(EXCERPTED DATA):

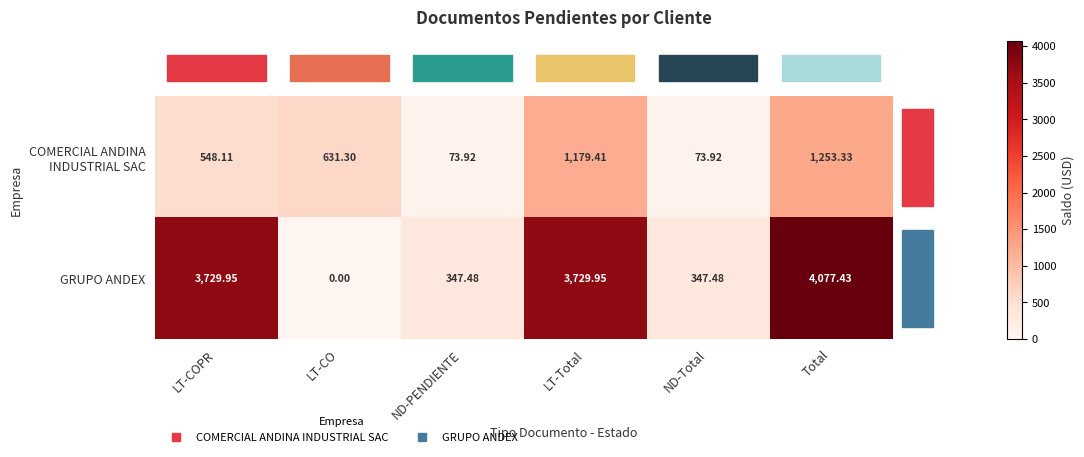

At which category is the sum across all series the highest?

Total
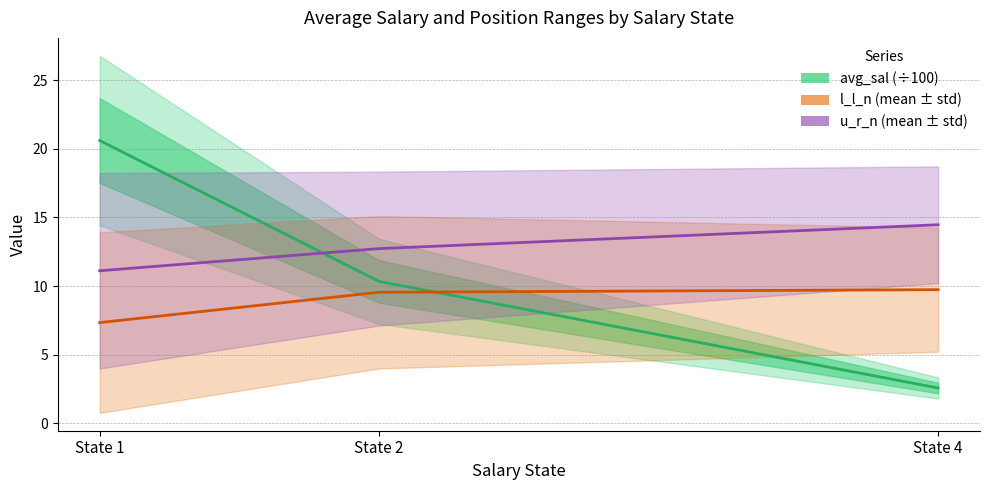

Is it true that u_r_n (mean) equals 5.8 at State 4?

False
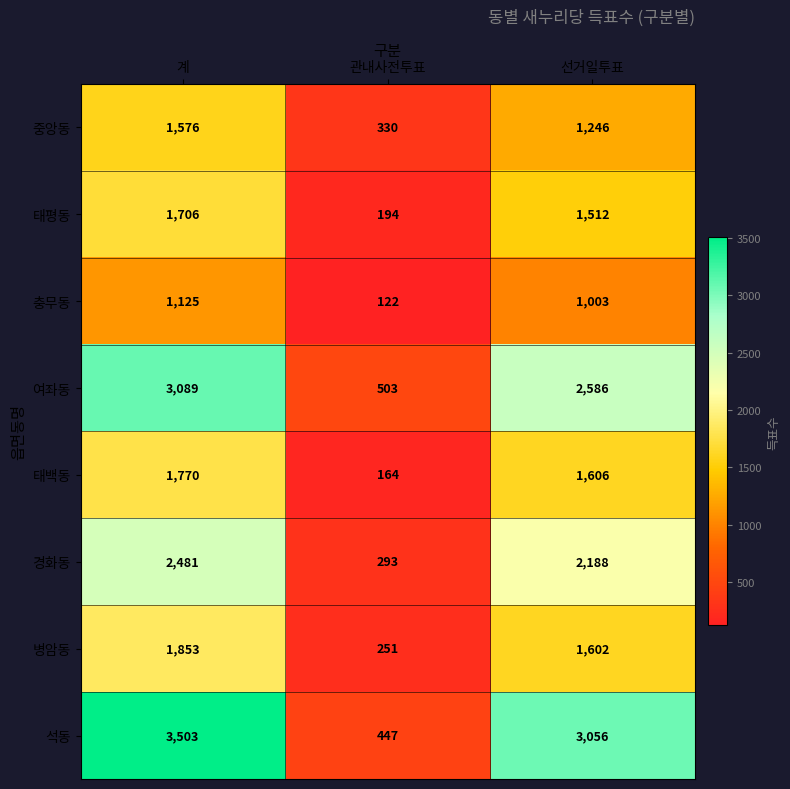

How many data points does each series have?

3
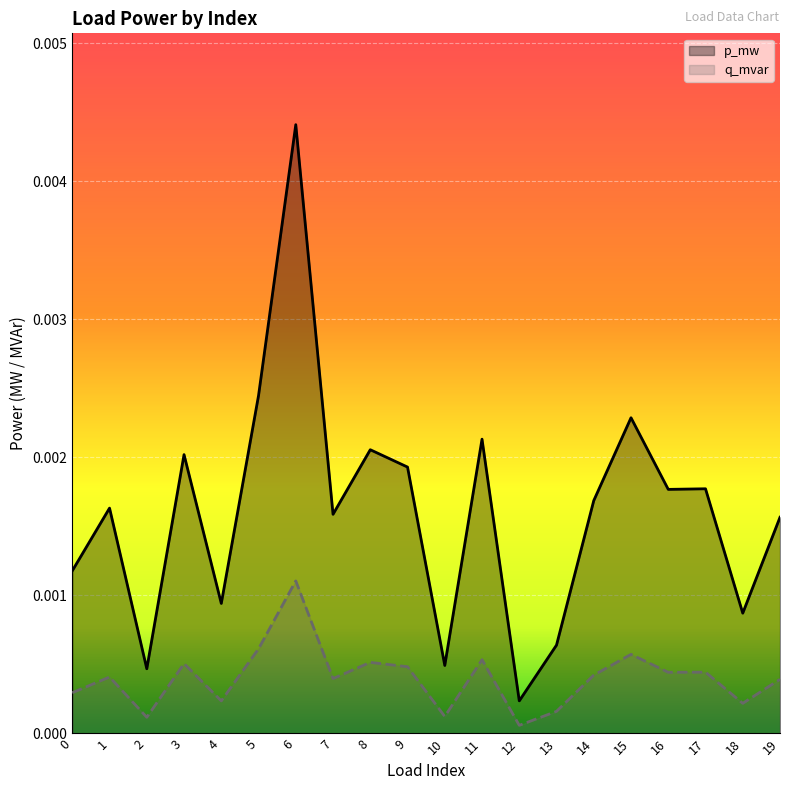

Between 5 and 15, which series saw the biggest shift?

p_mw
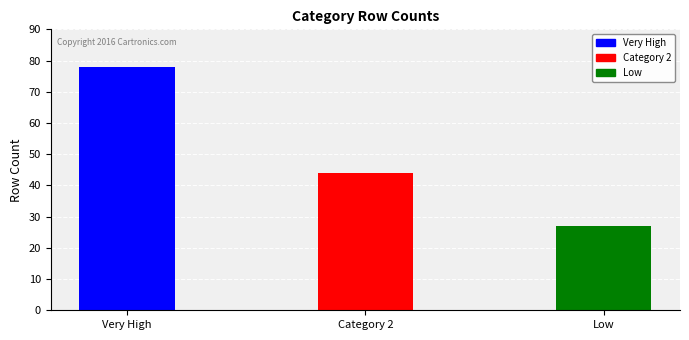

Which has a higher value, Low or Category 2?

Category 2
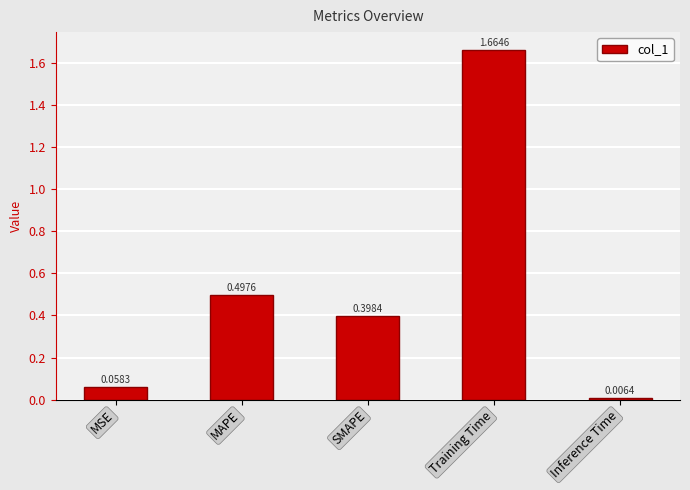

Are the bars horizontal?

No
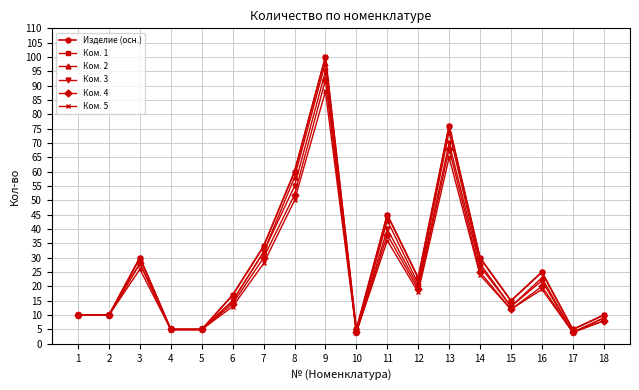

True or false: Ком. 1 and Ком. 2 cross at least once.

False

(WHAT IS BEING ASKED):
Reproduce the entire listing above verbatim, keeping every line of text but leaving out the pictures.

(TASK OUTPUT):
At which category is the sum across all series the highest?

Total

Is it true that u_r_n (mean) equals 5.8 at State 4?

False

How many data points does each series have?

3

Between 5 and 15, which series saw the biggest shift?

p_mw

Which has a higher value, Low or Category 2?

Category 2

Are the bars horizontal?

No

True or false: Ком. 1 and Ком. 2 cross at least once.

False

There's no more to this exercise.